◆ Exercise
If an entry includes an image, drop the image and copy the rest verbatim.
|---|
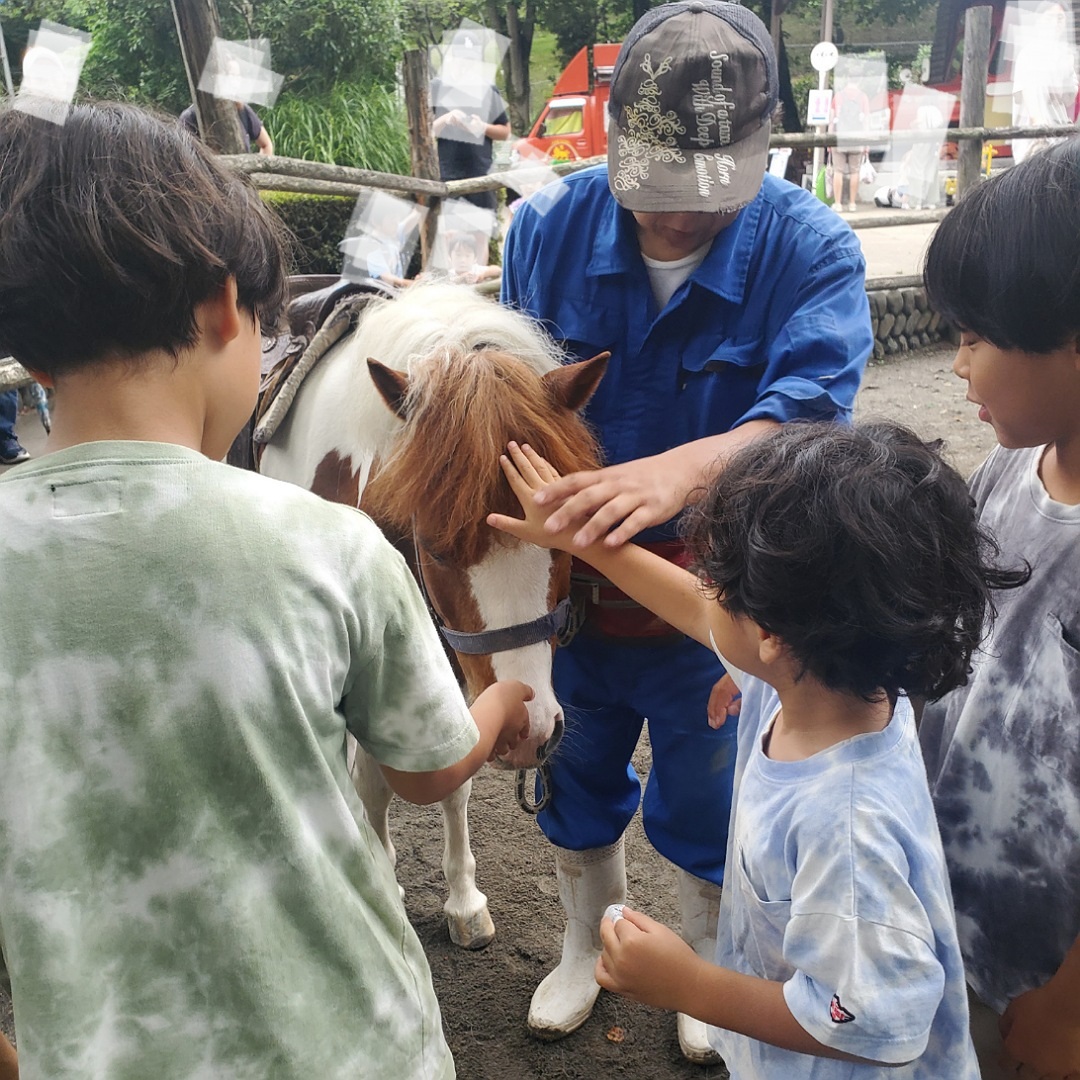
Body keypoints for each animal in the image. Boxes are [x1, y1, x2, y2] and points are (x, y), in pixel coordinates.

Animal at [255, 282, 604, 950]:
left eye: (565, 536)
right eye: (437, 545)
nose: (531, 729)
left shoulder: (456, 655)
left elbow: (456, 777)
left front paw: (464, 900)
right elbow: (370, 778)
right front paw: (383, 881)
|---|
◆ Task response
Body keypoints for each animal in the image. Boxes are [x1, y1, x2, y2] and points are (x, y), in pixel coordinates.

Animal at [255, 282, 604, 950]:
left eye: (565, 536)
right eye: (437, 545)
nose: (531, 729)
left shoulder: (456, 655)
left elbow: (456, 777)
left front paw: (464, 900)
right elbow: (370, 778)
right front paw: (383, 881)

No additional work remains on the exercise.